EXERCISE DESCRIPTION: Write out everything from the line that contains "С 80-х гг. XIX в. до 1903" down to the end of the records, keeping every line unchanged.

DATA EXTRACTS:
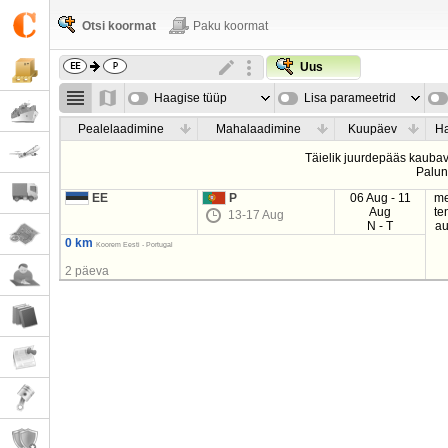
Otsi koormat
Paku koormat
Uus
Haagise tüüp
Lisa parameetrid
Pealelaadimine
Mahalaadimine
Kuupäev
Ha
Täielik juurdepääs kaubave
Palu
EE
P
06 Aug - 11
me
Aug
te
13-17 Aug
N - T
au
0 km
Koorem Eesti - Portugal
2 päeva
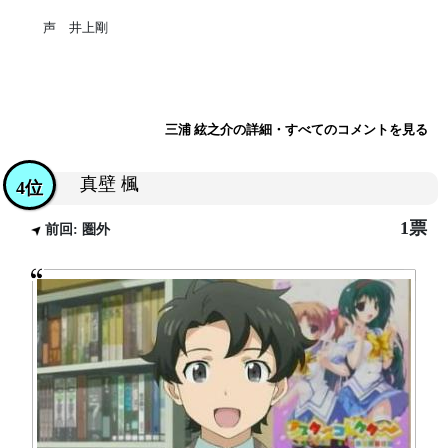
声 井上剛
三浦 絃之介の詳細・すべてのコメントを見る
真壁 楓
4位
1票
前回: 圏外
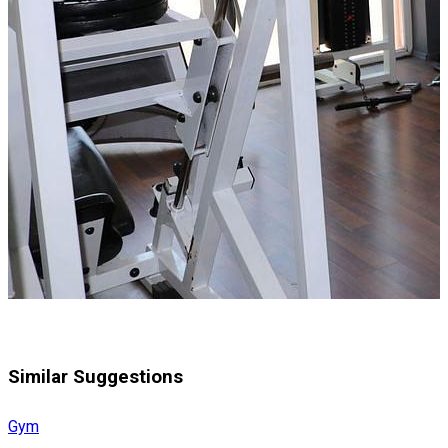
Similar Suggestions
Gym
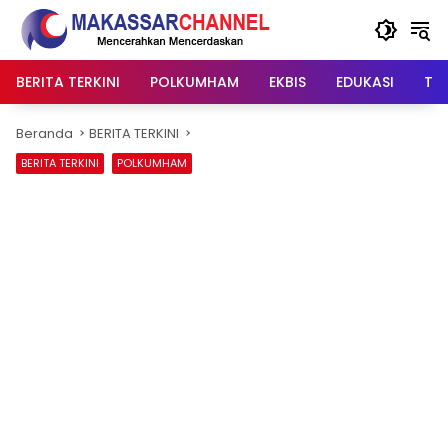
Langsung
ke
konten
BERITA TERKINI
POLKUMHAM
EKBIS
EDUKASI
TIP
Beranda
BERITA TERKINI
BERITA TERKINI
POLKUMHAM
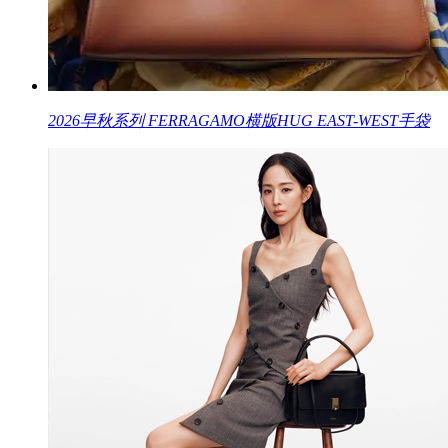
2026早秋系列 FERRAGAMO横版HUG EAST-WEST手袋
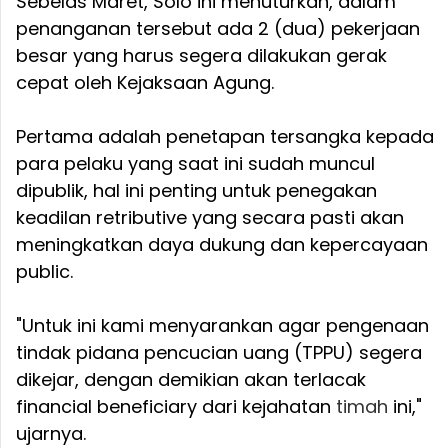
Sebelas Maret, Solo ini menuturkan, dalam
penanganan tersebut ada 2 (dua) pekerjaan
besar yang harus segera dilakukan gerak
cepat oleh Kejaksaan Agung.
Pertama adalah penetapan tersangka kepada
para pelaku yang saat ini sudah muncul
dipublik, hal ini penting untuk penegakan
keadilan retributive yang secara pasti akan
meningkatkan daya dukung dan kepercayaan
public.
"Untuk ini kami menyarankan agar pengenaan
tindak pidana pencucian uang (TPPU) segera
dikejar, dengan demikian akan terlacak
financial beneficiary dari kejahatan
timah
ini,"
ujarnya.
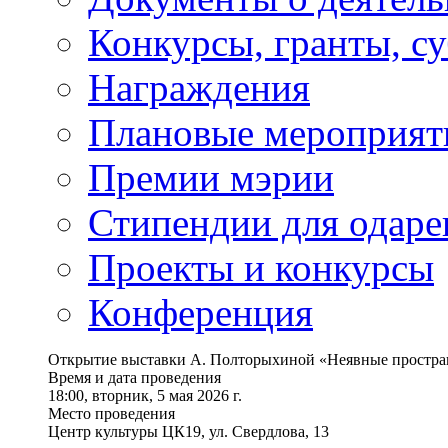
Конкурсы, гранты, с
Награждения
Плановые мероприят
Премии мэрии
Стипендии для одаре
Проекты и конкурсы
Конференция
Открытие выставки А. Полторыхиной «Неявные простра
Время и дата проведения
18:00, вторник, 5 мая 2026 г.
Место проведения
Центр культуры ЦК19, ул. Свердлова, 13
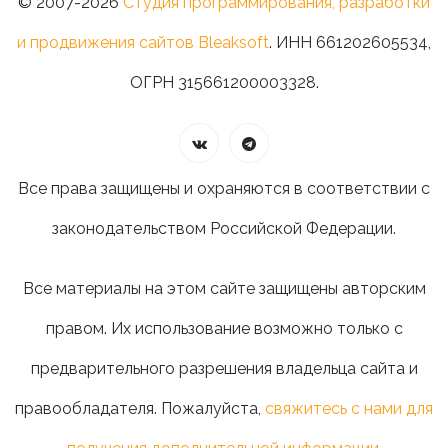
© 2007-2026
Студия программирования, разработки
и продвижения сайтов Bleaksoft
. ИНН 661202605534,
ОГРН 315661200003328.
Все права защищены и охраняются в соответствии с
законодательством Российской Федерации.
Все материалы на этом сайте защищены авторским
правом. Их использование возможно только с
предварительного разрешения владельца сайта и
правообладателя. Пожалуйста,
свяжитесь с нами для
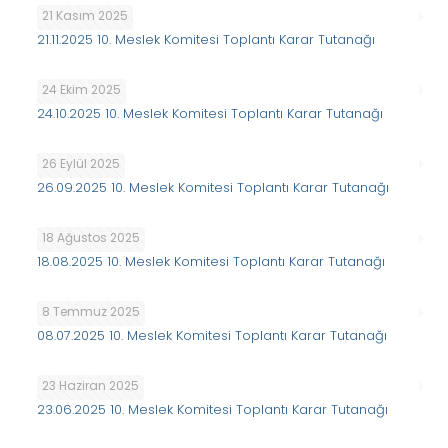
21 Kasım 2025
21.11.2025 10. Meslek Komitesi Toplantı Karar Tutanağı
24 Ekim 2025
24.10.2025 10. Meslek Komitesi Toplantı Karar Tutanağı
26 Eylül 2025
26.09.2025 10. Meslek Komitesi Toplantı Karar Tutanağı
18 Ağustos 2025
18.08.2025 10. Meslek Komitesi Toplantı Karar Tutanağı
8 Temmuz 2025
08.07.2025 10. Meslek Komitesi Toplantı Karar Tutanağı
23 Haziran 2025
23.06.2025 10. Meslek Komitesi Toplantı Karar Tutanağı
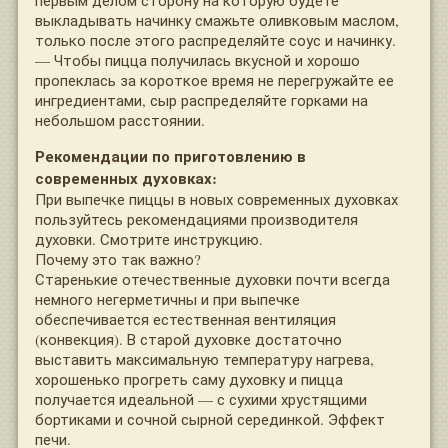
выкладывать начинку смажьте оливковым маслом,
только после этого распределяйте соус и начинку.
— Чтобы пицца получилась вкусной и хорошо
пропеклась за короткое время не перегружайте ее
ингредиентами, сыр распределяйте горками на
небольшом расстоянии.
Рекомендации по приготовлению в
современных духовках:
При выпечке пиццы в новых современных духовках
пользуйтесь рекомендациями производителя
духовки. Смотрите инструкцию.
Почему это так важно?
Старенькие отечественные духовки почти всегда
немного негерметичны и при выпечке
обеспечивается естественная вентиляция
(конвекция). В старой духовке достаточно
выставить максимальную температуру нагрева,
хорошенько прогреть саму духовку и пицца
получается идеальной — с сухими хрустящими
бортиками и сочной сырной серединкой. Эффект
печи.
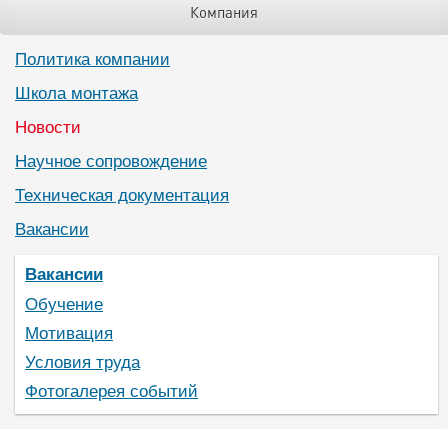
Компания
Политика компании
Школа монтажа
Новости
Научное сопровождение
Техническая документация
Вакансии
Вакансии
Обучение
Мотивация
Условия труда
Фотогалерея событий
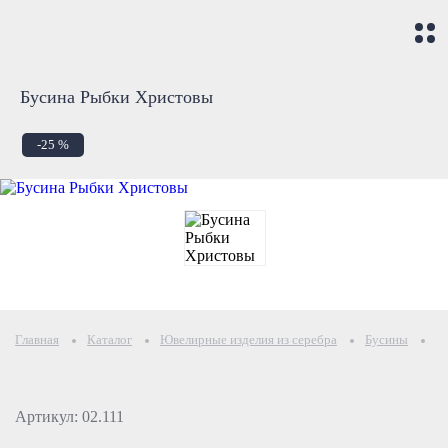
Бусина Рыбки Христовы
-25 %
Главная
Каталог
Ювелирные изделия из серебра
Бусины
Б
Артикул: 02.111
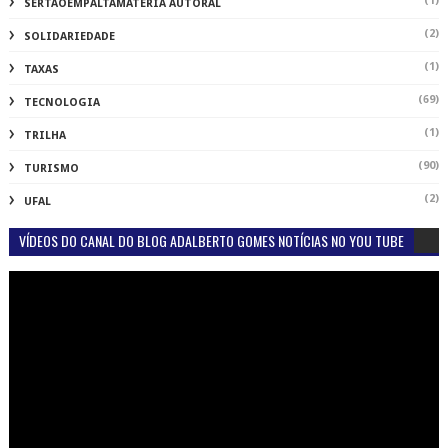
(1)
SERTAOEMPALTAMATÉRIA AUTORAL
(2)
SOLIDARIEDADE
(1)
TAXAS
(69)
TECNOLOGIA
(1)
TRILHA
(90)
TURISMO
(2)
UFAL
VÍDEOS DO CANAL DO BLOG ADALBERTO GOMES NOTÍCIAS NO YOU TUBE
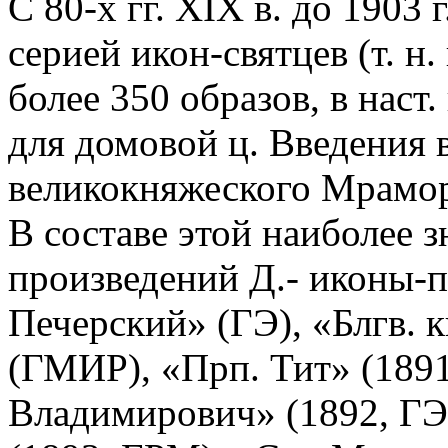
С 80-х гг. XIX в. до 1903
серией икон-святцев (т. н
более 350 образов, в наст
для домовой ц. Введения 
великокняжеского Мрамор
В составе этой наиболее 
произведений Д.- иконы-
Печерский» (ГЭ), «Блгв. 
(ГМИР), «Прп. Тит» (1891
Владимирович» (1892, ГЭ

REPLY:
С 80-х гг. XIX в. до 1903
серией икон-святцев (т. н
более 350 образов, в наст
для домовой ц. Введения 
великокняжеского Мрамор
В составе этой наиболее 
произведений Д.- иконы-
Печерский» (ГЭ), «Блгв. 
(ГМИР), «Прп. Тит» (1891
Владимирович» (1892, ГЭ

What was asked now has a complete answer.